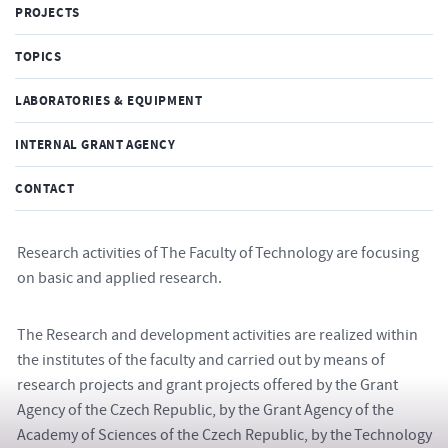
PROJECTS
TOPICS
LABORATORIES & EQUIPMENT
INTERNAL GRANT AGENCY
CONTACT
Research activities of The Faculty of Technology are focusing
on basic and applied research.
The Research and development activities are realized within
the institutes of the faculty and carried out by means of
research projects and grant projects offered by the Grant
Agency of the Czech Republic, by the Grant Agency of the
Academy of Sciences of the Czech Republic, by the Technology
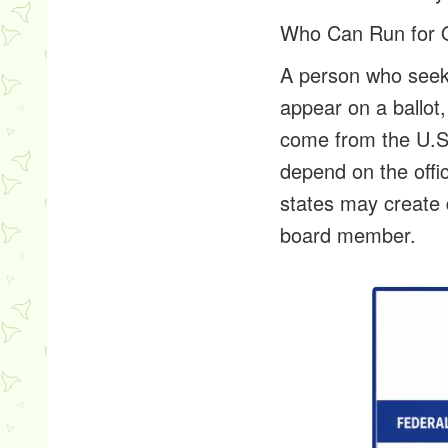
Who Can Run for O
A person who seeks
appear on a ballot
come from the U.S.
depend on the offic
states may create 
board member.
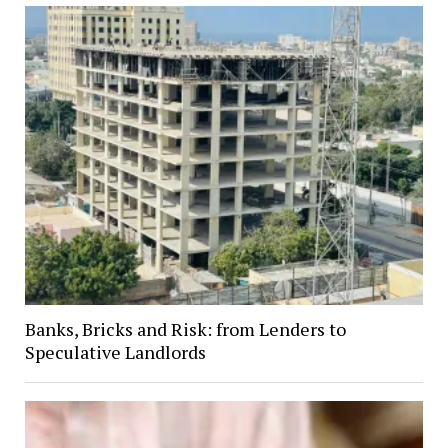
Banks, Bricks and Risk: from Lenders to
Speculative Landlords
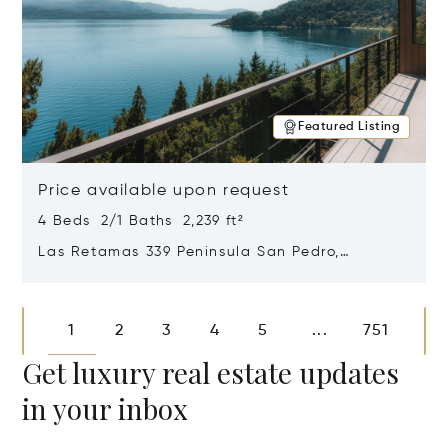
Featured Listing
Price available upon request
4 Beds 2/1 Baths 2,239 ft²
Las Retamas 339 Peninsula San Pedro,
Bariloche, Patagonia, Argentina 8400
Opens in new window
1
2
3
4
5
751
...
Get luxury real estate updates
in your inbox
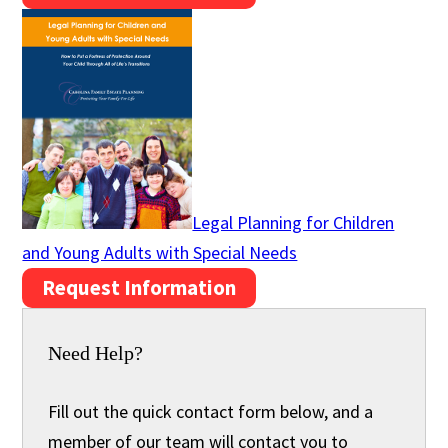
Legal Planning for Children
and Young Adults with Special Needs
Request Information
Need Help?
Fill out the quick contact form below, and a
member of our team will contact you to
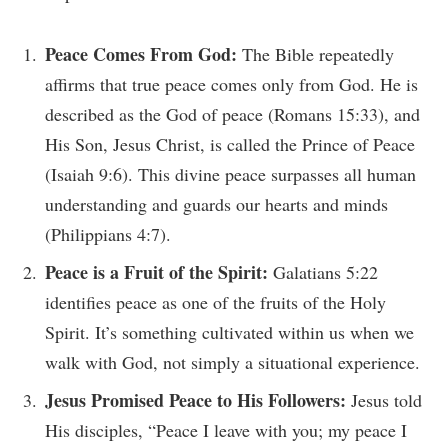
Peace Comes From God:
The Bible repeatedly
affirms that true peace comes only from God. He is
described as the God of peace (Romans 15:33), and
His Son, Jesus Christ, is called the Prince of Peace
(Isaiah 9:6). This divine peace surpasses all human
understanding and guards our hearts and minds
(Philippians 4:7).
Peace is a Fruit of the Spirit:
Galatians 5:22
identifies peace as one of the fruits of the Holy
Spirit. It’s something cultivated within us when we
walk with God, not simply a situational experience.
Jesus Promised Peace to His Followers:
Jesus told
His disciples, “Peace I leave with you; my peace I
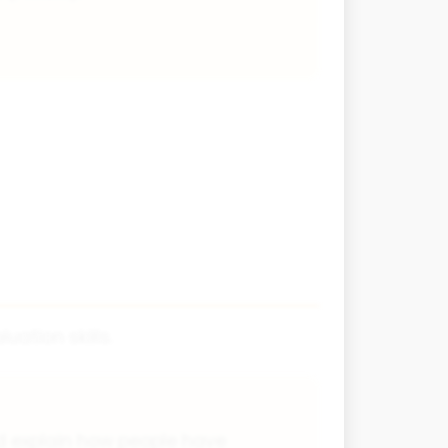
ation skills.
d explain how people have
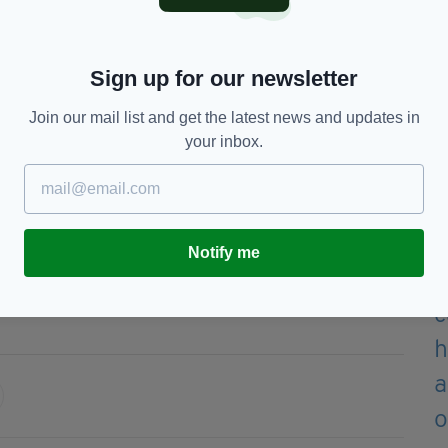
yers.
n the Montpelier scheme can hardly be described as
 two-bed apartment is outrageous, while a three-bed
Sign up for our newsletter
Join our mail list and get the latest news and updates in
ould need an income of more than €100,000 to be
your inbox.
le homes in this development."
e open for three weeks, from November 25 until
Notify me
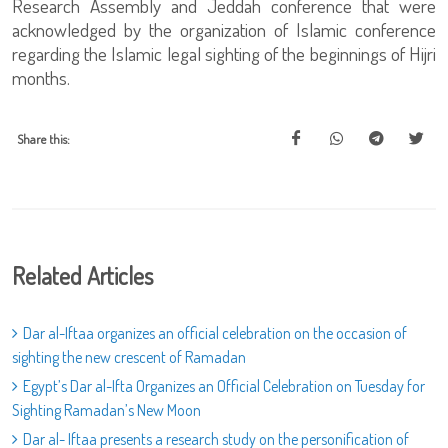
Research Assembly and Jeddah conference that were
acknowledged by the organization of Islamic conference
regarding the Islamic legal sighting of the beginnings of Hijri
months.
Share this:
Related Articles
Dar al-Iftaa organizes an official celebration on the occasion of
sighting the new crescent of Ramadan
Egypt’s Dar al-Ifta Organizes an Official Celebration on Tuesday for
Sighting Ramadan’s New Moon
Dar al- Iftaa presents a research study on the personification of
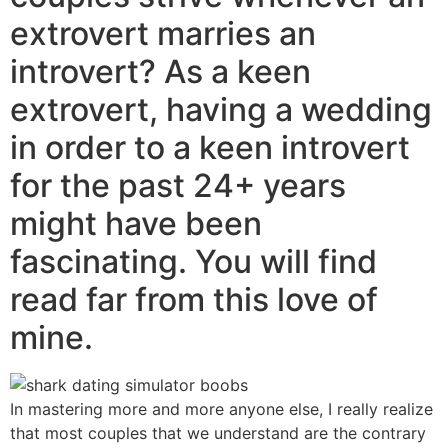
extrovert marries an
introvert? As a keen
extrovert, having a wedding
in order to a keen introvert
for the past 24+ years
might have been
fascinating. You will find
read far from this love of
mine.
In mastering more and more anyone else, I really realize
that most couples that we understand are the contrary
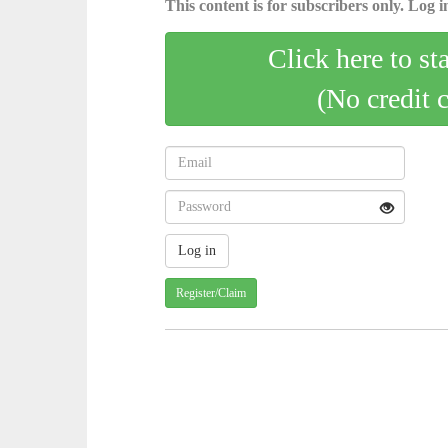
This content is for subscribers only. Log in
Click here to st
(No credit 
Register/Claim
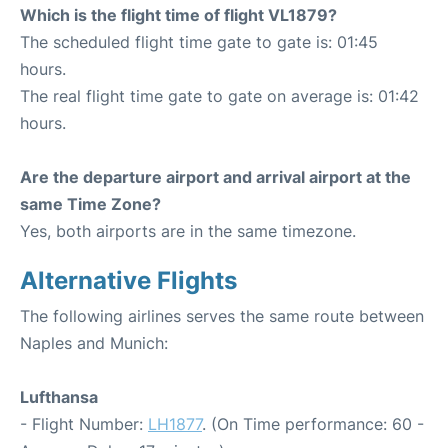
Which is the flight time of flight VL1879?
The scheduled flight time gate to gate is: 01:45
hours.
The real flight time gate to gate on average is: 01:42
hours.
Are the departure airport and arrival airport at the
same Time Zone?
Yes, both airports are in the same timezone.
Alternative Flights
The following airlines serves the same route between
Naples and Munich:
Lufthansa
- Flight Number:
LH1877
. (On Time performance: 60 -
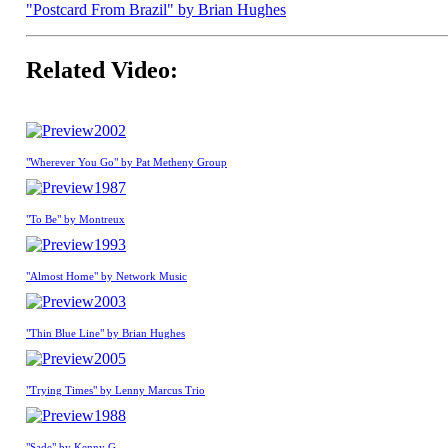
"Postcard From Brazil" by Brian Hughes
Related Video:
2002
"Wherever You Go" by Pat Metheny Group
1987
"To Be" by Montreux
1993
"Almost Home" by Network Music
2003
"Thin Blue Line" by Brian Hughes
2005
"Trying Times" by Lenny Marcus Trio
1988
"Sade" by Kenny G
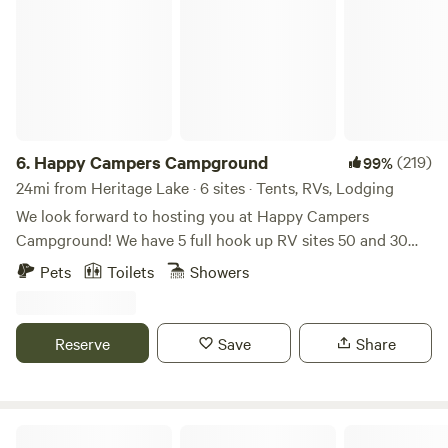
6.
Happy Campers Campground
(219)
99%
24mi from Heritage Lake · 6 sites · Tents, RVs, Lodging
We look forward to hosting you at Happy Campers
Campground! We have 5 full hook up RV sites 50 and 30
amp, free wifi, fishing, swimming and an 1.5 acre pond. Our
Pets
Toilets
Showers
property also has fire rings and picnic tables available for
our campers. We have a dry cabin also available. We have
trash bens available. Seasonal shower house and porta
Reserve
Save
Share
pottys. Please specify RV or tent site when you are
booking! Open now. Class A motorhomes over 40 feet may
encounter dragging entering the driveway, beware!
Urban Farm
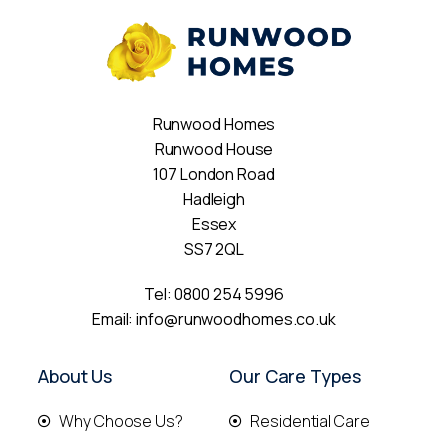
Runwood Homes
Runwood House
107 London Road
Hadleigh
Essex
SS7 2QL
Tel:
0800 254 5996
Email:
info@runwoodhomes.co.uk
About Us
Our Care Types
Why Choose Us?
Residential Care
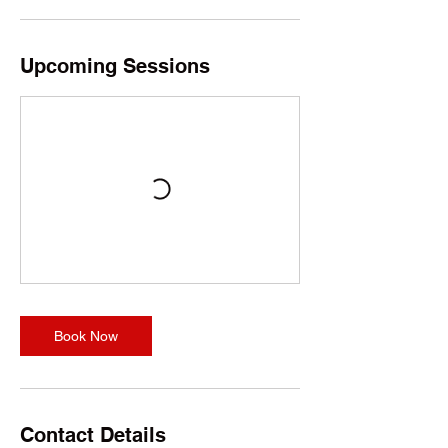
o
n
V
a
Upcoming Sessions
r
i
e
s
Book Now
Contact Details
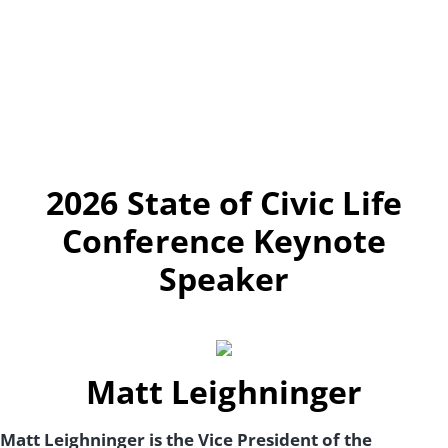
2026 State of Civic Life
Conference Keynote
Speaker
Matt Leighninger
Matt Leighninger is the Vice President of the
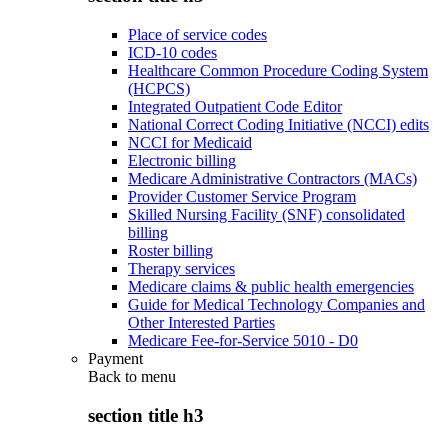
Place of service codes
ICD-10 codes
Healthcare Common Procedure Coding System
(HCPCS)
Integrated Outpatient Code Editor
National Correct Coding Initiative (NCCI) edits
NCCI for Medicaid
Electronic billing
Medicare Administrative Contractors (MACs)
Provider Customer Service Program
Skilled Nursing Facility (SNF) consolidated
billing
Roster billing
Therapy services
Medicare claims & public health emergencies
Guide for Medical Technology Companies and
Other Interested Parties
Medicare Fee-for-Service 5010 - D0
Payment
Back to
menu
section title h3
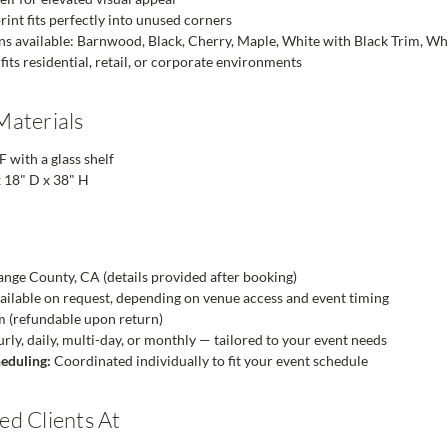
rint fits perfectly into unused corners
ons available: Barnwood, Black, Cherry, Maple, White with Black Trim, W
 fits residential, retail, or corporate environments
Materials
ith a glass shelf
 18" D x 38" H
nge County, CA (details provided after booking)
ailable on request, depending on venue access and event timing
m (refundable upon return)
ly, daily, multi-day, or monthly — tailored to your event needs
eduling:
Coordinated individually to fit your event schedule
d Clients At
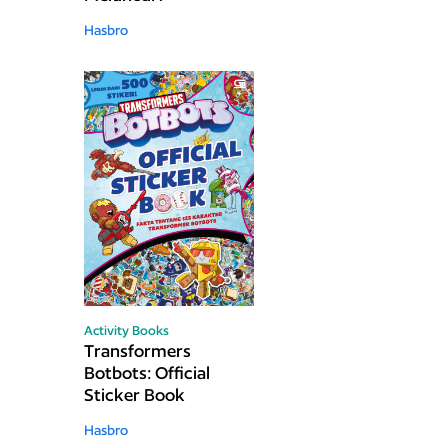
Hasbro
Activity Books
Transformers
Botbots: Official
Sticker Book
Hasbro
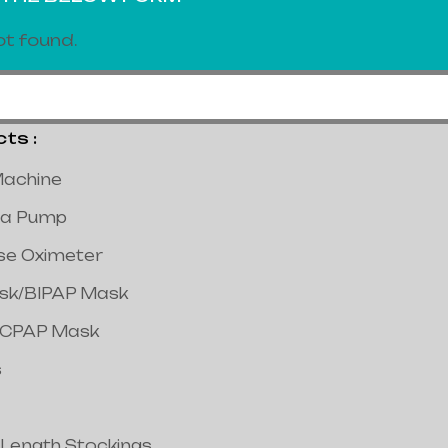
t found.
s :
achine
a Pump
lse Oximeter
ask/BIPAP Mask
/CPAP Mask
s
 Length Stockings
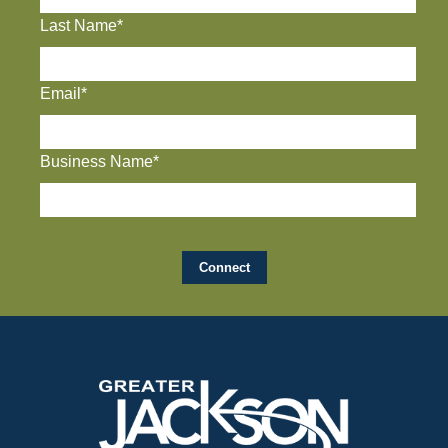
Last Name*
Email*
Business Name*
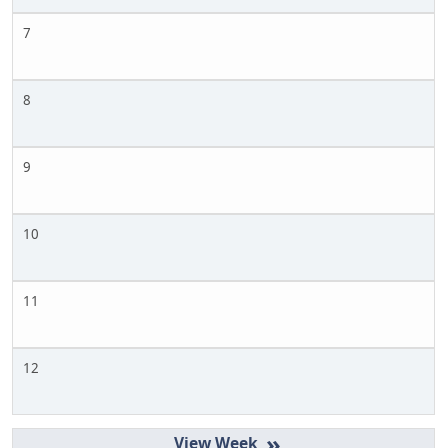
7
8
9
10
11
12
»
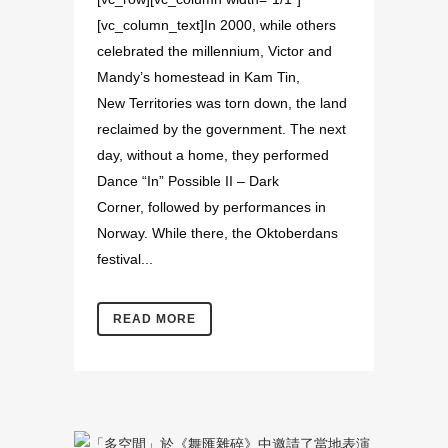
[vc_column_text]In 2000, while others
celebrated the millennium, Victor and
Mandy’s homestead in Kam Tin,
New Territories was torn down, the land
reclaimed by the government. The next
day, without a home, they performed
Dance “In” Possible II – Dark
Corner, followed by performances in
Norway. While there, the Oktoberdans
festival...
READ MORE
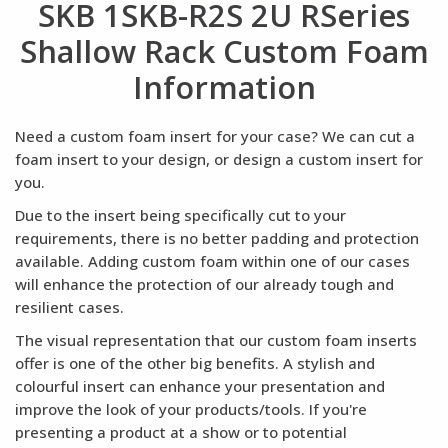
SKB 1SKB-R2S 2U RSeries
Shallow Rack Custom Foam
Information
Need a custom foam insert for your case? We can cut a
foam insert to your design, or design a custom insert for
you.
Due to the insert being specifically cut to your
requirements, there is no better padding and protection
available. Adding custom foam within one of our cases
will enhance the protection of our already tough and
resilient cases.
The visual representation that our custom foam inserts
offer is one of the other big benefits. A stylish and
colourful insert can enhance your presentation and
improve the look of your products/tools. If you're
presenting a product at a show or to potential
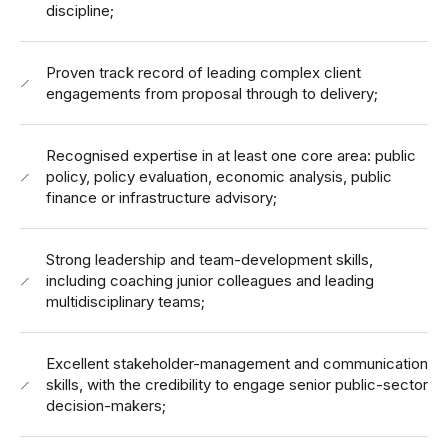
discipline;
Proven track record of leading complex client
engagements from proposal through to delivery;
Recognised expertise in at least one core area: public
policy, policy evaluation, economic analysis, public
finance or infrastructure advisory;
Strong leadership and team-development skills,
including coaching junior colleagues and leading
multidisciplinary teams;
Excellent stakeholder-management and communication
skills, with the credibility to engage senior public-sector
decision-makers;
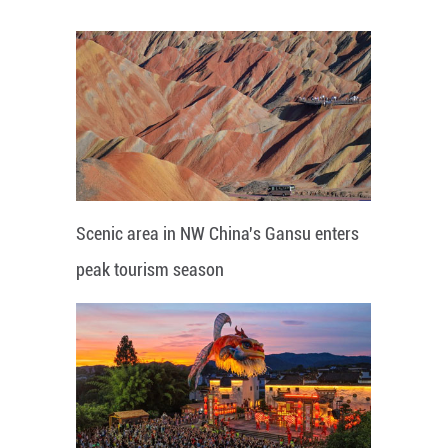
Scenic area in NW China's Gansu enters
peak tourism season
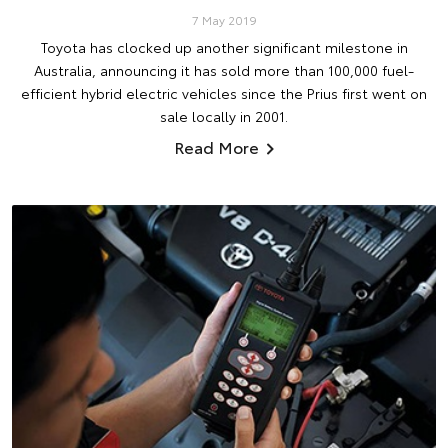
7 May 2019
Toyota has clocked up another significant milestone in
Australia, announcing it has sold more than 100,000 fuel-
efficient hybrid electric vehicles since the Prius first went on
sale locally in 2001.
Read More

————————

Directions: Only the lines from the line that contains "improve the look" through the end of the entries are to be written out, exactly and without pictures, both ends included.

Result:
improve the look of your products/tools. If you're
presenting a product at a show or to potential
discipline;
Proven track record of leading complex client
engagements from proposal through to delivery;
Recognised expertise in at least one core area: public
policy, policy evaluation, economic analysis, public
finance or infrastructure advisory;
Strong leadership and team-development skills,
including coaching junior colleagues and leading
multidisciplinary teams;
Excellent stakeholder-management and communication
skills, with the credibility to engage senior public-sector
decision-makers;
Scenic area in NW China's Gansu enters
peak tourism season
7 May 2019
Toyota has clocked up another significant milestone in
Australia, announcing it has sold more than 100,000 fuel-
efficient hybrid electric vehicles since the Prius first went on
sale locally in 2001.
Read More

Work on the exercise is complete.